Task requirements
Word for word, restate the records that come after this.

(Information provided)

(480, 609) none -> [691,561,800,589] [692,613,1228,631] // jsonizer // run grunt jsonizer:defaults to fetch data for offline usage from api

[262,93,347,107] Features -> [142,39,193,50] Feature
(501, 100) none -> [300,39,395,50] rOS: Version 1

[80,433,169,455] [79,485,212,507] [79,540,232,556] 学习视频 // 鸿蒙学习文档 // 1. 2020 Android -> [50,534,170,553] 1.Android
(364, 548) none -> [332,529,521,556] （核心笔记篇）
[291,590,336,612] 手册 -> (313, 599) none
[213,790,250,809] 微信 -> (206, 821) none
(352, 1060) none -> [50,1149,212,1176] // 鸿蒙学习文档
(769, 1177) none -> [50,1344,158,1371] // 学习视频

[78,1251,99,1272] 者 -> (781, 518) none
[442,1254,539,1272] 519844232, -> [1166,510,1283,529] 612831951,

(End Information provided)

Answer area
(480, 609) none -> [691,561,800,589] [692,613,1228,631] // jsonizer // run grunt jsonizer:defaults to fetch data for offline usage from api

[262,93,347,107] Features -> [142,39,193,50] Feature
(501, 100) none -> [300,39,395,50] rOS: Version 1

[80,433,169,455] [79,485,212,507] [79,540,232,556] 学习视频 // 鸿蒙学习文档 // 1. 2020 Android -> [50,534,170,553] 1.Android
(364, 548) none -> [332,529,521,556] （核心笔记篇）
[291,590,336,612] 手册 -> (313, 599) none
[213,790,250,809] 微信 -> (206, 821) none
(352, 1060) none -> [50,1149,212,1176] // 鸿蒙学习文档
(769, 1177) none -> [50,1344,158,1371] // 学习视频

[78,1251,99,1272] 者 -> (781, 518) none
[442,1254,539,1272] 519844232, -> [1166,510,1283,529] 612831951,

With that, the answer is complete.